In an article for the American Songwriter, immediately after the song was released, the song would catch on like "the wave" with the University of Alabama fanbase; particularly its football fanbase, as "It just [made] sense... Alabama, the country trio, and Alabama, the college football team, have more than a name in common. They both have pride: in where they came from and in being the best," referring to the relative dominance and success of the Alabama Crimson Tide in American college football.

The song is played regularly at Crimson Tide home football games during the intermission between the third and fourth quarters of games. Throughout its time as a tradition the University of Alabama, fans made chants to chant while the song was playing. Some chants later become controversial, as profanity was used in the chants; particularly, a widely used chant had fans chanting after the line "a little turtle dovin' on a Mason–Dixon night" profanities at their college conference rivals within the Southeastern Conference (SEC). While popular with the student fanbase, it drew complaints from other fans and officials.

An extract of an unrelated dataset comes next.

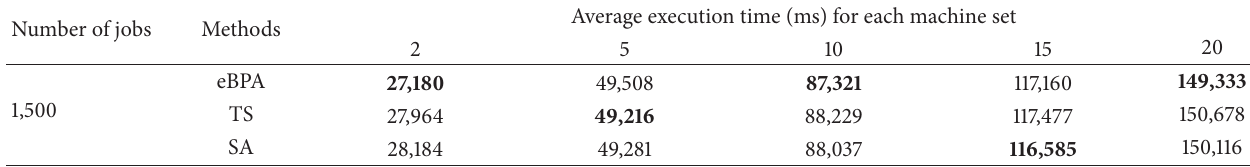
Table 4: The average execution times in milliseconds, per machine set, for the class of 1,500 jobs. Number of jobs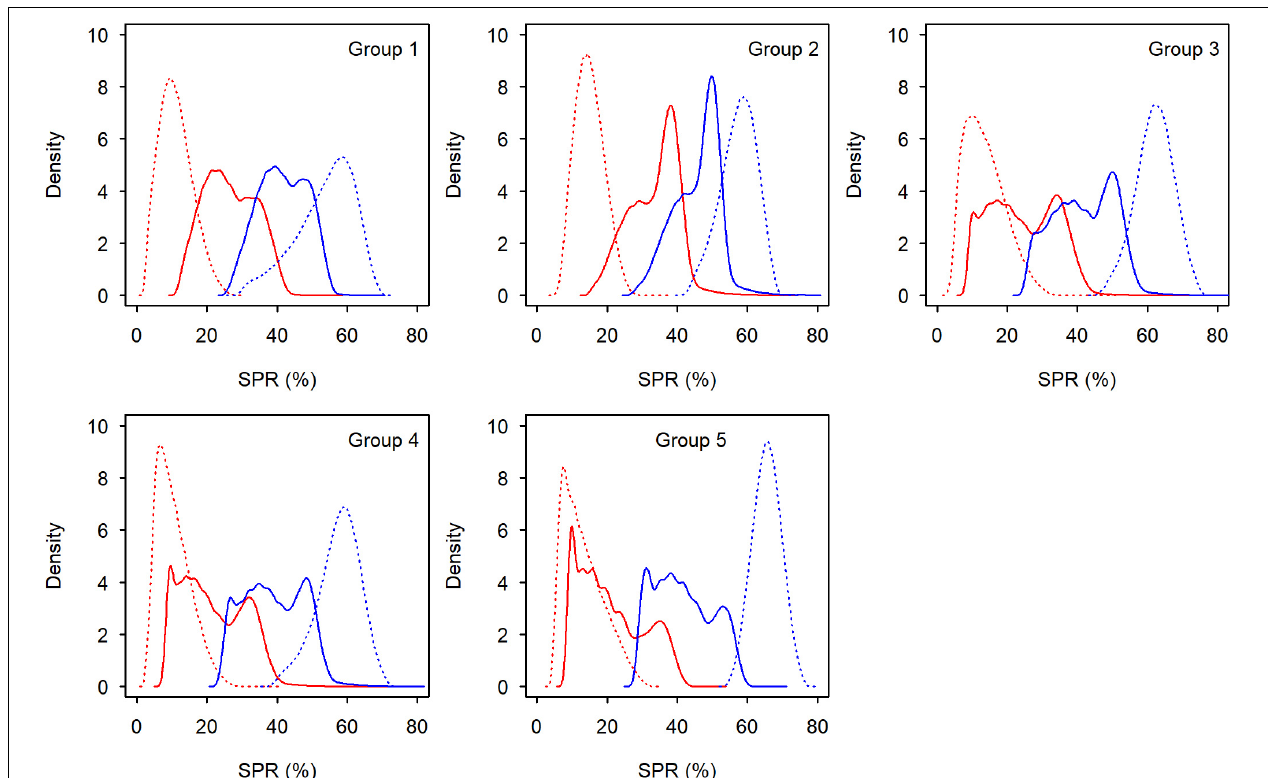
FIGURE 8 | Distribution of spawning potential ratio at F cur (red lines) and at F MSY (blue lines) for each group of small yellow croakers when L c = 12.0 cm ( t max = 3 years: solid lines; t max = t optmax : dotted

Specifically, the modified lyrics are:

Spend my dollar ("On beer!")
Parked in a holler 'neath the mountain moonlight ("Roll Tide!")
Holdin' her uptight ("Against the wall!")
Make a little lovin' ("All night!")
A little turtle dovin' on a Mason-Dixon night ("Fuck Auburn!")
Fits my life ("And LSU!")
Oh so right ("And Tennessee, too!")
My Dixieland Delight

As a result, Alabama Assistance Director of Marketing Ryan Majercik ordered the university to drop the tradition at the end of 2014 until further notice. The song was reinstated three years later, with university officials pleading spectators to chant a modified version.

The song has been used by other universities to mock the tradition. The University of Tennessee has recently mocked the University of Alabama for using the song as a stadium tradition, with the university's fanbase poking fun at the fact that "Dixieland Delight" mentions the state of Tennessee multiple times, but never Alabama. The song was played at Neyland Stadium in 2022 after Tennessee broke an unprecedented 15-year losing streak against Alabama. Other universities have also created chants parodying Alabama's chant for the song, with the chant being flipped to say "Fuck 'Bama!"

==Charts==

===Weekly charts===

| Chart (1983) | Peak position |
|---|---|
| US Hot Country Songs (Billboard) | 1 |
| Canadian RPM Country Tracks | 1 |

===Year-end charts===

| Chart (1983) | Position |
|---|---|
| US Hot Country Songs (Billboard) | 31 |

== Certifications ==

Certifications for Dixieland Delight
| Region | Certification | Certified units/sales |
| United States (RIAA) | Platinum | 1,000,000^{‡} |
^{‡} Sales+streaming figures based on certification alone.